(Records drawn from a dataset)
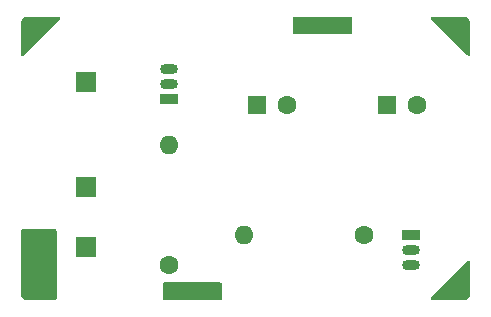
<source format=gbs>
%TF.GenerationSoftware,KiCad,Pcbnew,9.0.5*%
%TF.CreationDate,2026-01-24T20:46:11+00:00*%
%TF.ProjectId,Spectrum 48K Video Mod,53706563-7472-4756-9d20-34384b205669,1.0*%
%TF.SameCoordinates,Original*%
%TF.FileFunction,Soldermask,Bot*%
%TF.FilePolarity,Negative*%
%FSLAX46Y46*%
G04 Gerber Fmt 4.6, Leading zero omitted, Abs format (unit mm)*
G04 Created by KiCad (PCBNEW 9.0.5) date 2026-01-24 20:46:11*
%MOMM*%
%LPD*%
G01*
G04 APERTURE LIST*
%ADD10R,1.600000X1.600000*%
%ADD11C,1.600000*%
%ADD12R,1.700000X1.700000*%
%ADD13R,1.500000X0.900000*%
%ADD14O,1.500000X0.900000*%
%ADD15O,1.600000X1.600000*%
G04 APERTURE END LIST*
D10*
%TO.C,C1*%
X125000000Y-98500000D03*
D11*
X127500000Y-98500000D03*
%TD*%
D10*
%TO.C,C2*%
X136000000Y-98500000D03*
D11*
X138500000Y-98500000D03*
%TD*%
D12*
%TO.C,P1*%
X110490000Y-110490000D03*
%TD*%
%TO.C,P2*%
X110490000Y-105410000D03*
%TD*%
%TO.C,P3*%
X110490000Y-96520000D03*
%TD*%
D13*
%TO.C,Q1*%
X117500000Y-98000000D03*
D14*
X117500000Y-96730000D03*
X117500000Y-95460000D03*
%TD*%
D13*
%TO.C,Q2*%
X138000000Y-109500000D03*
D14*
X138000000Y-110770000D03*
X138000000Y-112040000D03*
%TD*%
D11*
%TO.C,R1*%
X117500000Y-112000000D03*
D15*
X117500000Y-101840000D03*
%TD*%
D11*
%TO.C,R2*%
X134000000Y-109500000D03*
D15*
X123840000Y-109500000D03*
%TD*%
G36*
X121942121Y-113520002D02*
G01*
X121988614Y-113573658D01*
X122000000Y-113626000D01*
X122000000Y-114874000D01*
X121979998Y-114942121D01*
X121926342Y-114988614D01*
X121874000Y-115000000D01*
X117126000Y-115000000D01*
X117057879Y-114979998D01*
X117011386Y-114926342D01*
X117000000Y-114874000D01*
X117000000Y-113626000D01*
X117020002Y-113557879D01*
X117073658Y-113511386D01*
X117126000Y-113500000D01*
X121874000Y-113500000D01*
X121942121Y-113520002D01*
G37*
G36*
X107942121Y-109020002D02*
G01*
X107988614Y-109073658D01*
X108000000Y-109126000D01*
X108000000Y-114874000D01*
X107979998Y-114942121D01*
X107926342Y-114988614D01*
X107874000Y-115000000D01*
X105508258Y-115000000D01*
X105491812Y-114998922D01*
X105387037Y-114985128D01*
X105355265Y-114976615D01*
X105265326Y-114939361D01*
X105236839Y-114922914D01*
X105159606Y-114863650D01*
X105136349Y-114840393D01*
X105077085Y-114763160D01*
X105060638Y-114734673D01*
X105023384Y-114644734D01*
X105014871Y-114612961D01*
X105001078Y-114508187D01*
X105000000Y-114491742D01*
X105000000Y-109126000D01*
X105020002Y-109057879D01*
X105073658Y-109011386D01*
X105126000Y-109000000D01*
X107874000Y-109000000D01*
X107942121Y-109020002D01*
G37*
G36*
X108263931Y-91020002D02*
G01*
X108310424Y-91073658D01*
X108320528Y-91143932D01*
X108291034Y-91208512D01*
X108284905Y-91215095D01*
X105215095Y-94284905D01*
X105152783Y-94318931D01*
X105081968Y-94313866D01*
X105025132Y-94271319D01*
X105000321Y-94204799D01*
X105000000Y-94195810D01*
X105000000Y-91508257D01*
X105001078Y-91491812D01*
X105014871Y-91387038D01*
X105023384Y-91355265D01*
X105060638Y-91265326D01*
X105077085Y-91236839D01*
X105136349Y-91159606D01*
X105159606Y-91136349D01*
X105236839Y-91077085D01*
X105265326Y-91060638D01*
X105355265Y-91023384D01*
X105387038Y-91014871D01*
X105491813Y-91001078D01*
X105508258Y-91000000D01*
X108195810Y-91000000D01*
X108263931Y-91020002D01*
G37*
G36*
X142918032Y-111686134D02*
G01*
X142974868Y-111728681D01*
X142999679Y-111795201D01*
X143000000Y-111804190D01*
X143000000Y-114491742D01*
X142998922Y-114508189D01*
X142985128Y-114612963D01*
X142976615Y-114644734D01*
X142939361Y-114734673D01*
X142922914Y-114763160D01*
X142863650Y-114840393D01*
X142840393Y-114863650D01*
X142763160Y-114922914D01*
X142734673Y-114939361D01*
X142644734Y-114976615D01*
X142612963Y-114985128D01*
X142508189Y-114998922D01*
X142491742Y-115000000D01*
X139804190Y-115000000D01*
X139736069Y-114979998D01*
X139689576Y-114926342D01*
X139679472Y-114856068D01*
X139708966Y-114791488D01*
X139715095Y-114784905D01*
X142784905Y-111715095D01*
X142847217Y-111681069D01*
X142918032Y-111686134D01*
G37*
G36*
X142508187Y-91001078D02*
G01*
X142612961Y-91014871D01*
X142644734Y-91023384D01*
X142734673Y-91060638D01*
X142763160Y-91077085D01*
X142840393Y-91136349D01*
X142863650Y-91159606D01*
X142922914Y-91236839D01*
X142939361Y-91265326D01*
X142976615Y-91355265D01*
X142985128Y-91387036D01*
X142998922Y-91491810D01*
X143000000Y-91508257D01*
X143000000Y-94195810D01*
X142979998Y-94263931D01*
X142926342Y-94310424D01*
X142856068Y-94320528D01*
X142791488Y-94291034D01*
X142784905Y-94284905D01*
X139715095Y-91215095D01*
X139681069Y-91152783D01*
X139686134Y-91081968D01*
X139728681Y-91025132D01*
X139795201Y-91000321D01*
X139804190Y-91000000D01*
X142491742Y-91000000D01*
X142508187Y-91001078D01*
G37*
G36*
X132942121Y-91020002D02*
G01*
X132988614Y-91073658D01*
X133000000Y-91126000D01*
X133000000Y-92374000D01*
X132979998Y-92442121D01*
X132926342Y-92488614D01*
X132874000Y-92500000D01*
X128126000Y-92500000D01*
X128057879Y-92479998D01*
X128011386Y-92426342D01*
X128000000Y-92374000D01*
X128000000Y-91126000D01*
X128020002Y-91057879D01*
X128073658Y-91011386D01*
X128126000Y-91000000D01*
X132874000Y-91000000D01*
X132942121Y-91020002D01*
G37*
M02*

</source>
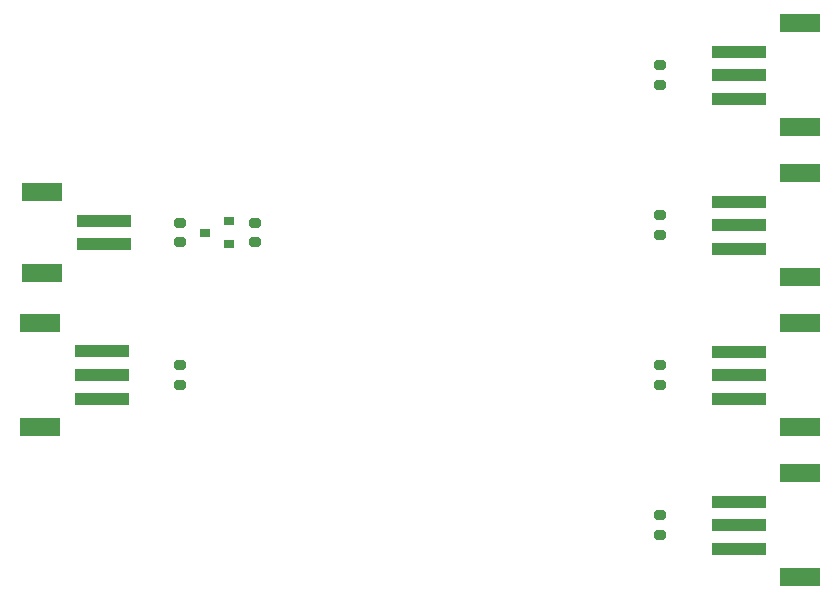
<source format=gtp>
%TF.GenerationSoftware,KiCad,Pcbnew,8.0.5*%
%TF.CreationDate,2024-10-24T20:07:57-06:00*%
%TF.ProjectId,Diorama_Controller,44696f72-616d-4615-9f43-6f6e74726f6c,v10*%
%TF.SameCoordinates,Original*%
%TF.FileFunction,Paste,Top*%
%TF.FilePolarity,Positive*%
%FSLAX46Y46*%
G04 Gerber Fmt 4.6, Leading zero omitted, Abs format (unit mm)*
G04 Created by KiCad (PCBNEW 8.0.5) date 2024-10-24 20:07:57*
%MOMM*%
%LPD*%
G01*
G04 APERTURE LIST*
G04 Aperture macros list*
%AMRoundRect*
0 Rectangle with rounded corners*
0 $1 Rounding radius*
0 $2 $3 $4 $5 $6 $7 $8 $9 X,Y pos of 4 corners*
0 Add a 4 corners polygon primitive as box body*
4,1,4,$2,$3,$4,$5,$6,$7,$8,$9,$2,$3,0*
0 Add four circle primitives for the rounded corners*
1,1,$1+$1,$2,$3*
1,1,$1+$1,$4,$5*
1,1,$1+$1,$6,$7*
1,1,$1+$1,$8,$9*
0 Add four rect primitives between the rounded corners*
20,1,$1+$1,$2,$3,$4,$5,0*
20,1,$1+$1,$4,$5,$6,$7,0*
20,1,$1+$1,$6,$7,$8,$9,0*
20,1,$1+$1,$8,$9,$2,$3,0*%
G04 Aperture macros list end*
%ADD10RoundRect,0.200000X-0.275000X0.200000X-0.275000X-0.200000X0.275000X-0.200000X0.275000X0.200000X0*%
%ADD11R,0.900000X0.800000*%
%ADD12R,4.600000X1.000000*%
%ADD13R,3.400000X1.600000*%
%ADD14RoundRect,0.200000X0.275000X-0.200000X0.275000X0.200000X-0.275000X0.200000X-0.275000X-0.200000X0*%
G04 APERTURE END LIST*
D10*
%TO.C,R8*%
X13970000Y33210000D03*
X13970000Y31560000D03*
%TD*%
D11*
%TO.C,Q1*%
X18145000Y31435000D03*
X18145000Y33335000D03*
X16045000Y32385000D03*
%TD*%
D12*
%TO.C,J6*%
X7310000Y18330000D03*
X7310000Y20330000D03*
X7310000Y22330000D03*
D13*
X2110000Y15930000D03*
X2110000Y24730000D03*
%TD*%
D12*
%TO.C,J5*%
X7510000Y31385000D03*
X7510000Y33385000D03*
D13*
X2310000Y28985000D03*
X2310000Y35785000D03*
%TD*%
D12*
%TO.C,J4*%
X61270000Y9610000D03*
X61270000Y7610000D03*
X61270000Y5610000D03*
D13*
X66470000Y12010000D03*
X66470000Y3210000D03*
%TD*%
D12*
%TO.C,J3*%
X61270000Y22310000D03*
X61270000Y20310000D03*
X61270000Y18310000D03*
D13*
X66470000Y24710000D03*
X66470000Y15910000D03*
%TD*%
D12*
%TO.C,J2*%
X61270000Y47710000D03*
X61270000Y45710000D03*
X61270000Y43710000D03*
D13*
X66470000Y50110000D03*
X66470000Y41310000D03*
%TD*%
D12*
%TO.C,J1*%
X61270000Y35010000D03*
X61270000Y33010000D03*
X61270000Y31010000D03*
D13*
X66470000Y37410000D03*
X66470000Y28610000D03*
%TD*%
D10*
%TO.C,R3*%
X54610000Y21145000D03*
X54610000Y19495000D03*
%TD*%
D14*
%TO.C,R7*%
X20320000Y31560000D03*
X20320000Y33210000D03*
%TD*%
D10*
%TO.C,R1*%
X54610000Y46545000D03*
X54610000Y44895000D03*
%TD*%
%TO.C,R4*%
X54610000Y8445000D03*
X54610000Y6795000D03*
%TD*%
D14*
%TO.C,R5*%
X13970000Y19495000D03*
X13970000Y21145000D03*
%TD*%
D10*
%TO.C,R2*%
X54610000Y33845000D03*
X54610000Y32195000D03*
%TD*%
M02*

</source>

The task: Begin at the line that has "X142863650Y-114840393D01*" in the entries above; stop after the line that has "X143000000Y-94195810D01*". Transcribe exactly those lines and no others.

Task answer:
X142863650Y-114840393D01*
X142840393Y-114863650D01*
X142763160Y-114922914D01*
X142734673Y-114939361D01*
X142644734Y-114976615D01*
X142612963Y-114985128D01*
X142508189Y-114998922D01*
X142491742Y-115000000D01*
X139804190Y-115000000D01*
X139736069Y-114979998D01*
X139689576Y-114926342D01*
X139679472Y-114856068D01*
X139708966Y-114791488D01*
X139715095Y-114784905D01*
X142784905Y-111715095D01*
X142847217Y-111681069D01*
X142918032Y-111686134D01*
G37*
G36*
X142508187Y-91001078D02*
G01*
X142612961Y-91014871D01*
X142644734Y-91023384D01*
X142734673Y-91060638D01*
X142763160Y-91077085D01*
X142840393Y-91136349D01*
X142863650Y-91159606D01*
X142922914Y-91236839D01*
X142939361Y-91265326D01*
X142976615Y-91355265D01*
X142985128Y-91387036D01*
X142998922Y-91491810D01*
X143000000Y-91508257D01*
X143000000Y-94195810D01*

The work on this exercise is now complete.